→ WHAT IS NEEDED: Below are records to be repeated in full. Give them exactly.

→ GIVEN INFORMATION:
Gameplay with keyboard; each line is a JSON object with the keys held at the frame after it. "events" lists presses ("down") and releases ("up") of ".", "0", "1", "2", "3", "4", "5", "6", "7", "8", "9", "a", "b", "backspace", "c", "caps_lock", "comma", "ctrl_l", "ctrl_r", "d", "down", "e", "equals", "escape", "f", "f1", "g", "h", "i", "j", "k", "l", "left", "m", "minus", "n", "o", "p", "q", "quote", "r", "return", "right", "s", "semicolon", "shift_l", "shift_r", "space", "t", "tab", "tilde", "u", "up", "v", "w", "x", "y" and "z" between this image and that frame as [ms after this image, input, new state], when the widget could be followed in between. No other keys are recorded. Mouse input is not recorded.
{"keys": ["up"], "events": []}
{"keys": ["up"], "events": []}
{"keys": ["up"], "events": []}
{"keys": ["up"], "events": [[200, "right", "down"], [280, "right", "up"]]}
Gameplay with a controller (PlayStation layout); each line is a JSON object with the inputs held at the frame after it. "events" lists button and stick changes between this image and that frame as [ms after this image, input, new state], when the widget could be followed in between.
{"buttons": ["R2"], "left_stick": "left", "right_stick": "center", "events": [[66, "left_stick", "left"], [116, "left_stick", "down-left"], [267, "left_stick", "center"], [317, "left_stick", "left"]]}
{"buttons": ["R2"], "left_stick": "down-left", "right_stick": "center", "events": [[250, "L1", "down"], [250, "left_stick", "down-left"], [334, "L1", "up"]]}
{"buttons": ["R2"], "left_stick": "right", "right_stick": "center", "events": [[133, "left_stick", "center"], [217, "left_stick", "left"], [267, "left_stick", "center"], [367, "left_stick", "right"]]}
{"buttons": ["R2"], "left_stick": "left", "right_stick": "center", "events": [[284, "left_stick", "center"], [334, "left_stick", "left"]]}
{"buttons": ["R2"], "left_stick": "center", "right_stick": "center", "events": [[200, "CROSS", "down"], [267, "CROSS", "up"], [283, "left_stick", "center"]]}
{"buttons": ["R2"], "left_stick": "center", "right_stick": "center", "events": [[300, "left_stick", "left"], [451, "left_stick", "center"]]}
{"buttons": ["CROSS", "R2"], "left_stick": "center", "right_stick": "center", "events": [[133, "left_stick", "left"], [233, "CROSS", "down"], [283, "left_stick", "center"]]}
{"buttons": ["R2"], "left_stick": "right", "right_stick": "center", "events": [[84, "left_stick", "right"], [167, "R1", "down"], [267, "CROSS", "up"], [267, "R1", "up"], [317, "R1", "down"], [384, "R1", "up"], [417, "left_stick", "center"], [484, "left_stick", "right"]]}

→ REPLY:
Gameplay with keyboard; each line is a JSON object with the keys held at the frame after it. "events" lists presses ("down") and releases ("up") of ".", "0", "1", "2", "3", "4", "5", "6", "7", "8", "9", "a", "b", "backspace", "c", "caps_lock", "comma", "ctrl_l", "ctrl_r", "d", "down", "e", "equals", "escape", "f", "f1", "g", "h", "i", "j", "k", "l", "left", "m", "minus", "n", "o", "p", "q", "quote", "r", "return", "right", "s", "semicolon", "shift_l", "shift_r", "space", "t", "tab", "tilde", "u", "up", "v", "w", "x", "y" and "z" between this image and that frame as [ms after this image, input, new state], when the widget could be followed in between. No other keys are recorded. Mouse input is not recorded.
{"keys": ["up"], "events": []}
{"keys": ["up"], "events": []}
{"keys": ["up"], "events": []}
{"keys": ["up"], "events": [[200, "right", "down"], [280, "right", "up"]]}
Gameplay with a controller (PlayStation layout); each line is a JSON object with the inputs held at the frame after it. "events" lists button and stick changes between this image and that frame as [ms after this image, input, new state], when the widget could be followed in between.
{"buttons": ["R2"], "left_stick": "left", "right_stick": "center", "events": [[66, "left_stick", "left"], [116, "left_stick", "down-left"], [267, "left_stick", "center"], [317, "left_stick", "left"]]}
{"buttons": ["R2"], "left_stick": "down-left", "right_stick": "center", "events": [[250, "L1", "down"], [250, "left_stick", "down-left"], [334, "L1", "up"]]}
{"buttons": ["R2"], "left_stick": "right", "right_stick": "center", "events": [[133, "left_stick", "center"], [217, "left_stick", "left"], [267, "left_stick", "center"], [367, "left_stick", "right"]]}
{"buttons": ["R2"], "left_stick": "left", "right_stick": "center", "events": [[284, "left_stick", "center"], [334, "left_stick", "left"]]}
{"buttons": ["R2"], "left_stick": "center", "right_stick": "center", "events": [[200, "CROSS", "down"], [267, "CROSS", "up"], [283, "left_stick", "center"]]}
{"buttons": ["R2"], "left_stick": "center", "right_stick": "center", "events": [[300, "left_stick", "left"], [451, "left_stick", "center"]]}
{"buttons": ["CROSS", "R2"], "left_stick": "center", "right_stick": "center", "events": [[133, "left_stick", "left"], [233, "CROSS", "down"], [283, "left_stick", "center"]]}
{"buttons": ["R2"], "left_stick": "right", "right_stick": "center", "events": [[84, "left_stick", "right"], [167, "R1", "down"], [267, "CROSS", "up"], [267, "R1", "up"], [317, "R1", "down"], [384, "R1", "up"], [417, "left_stick", "center"], [484, "left_stick", "right"]]}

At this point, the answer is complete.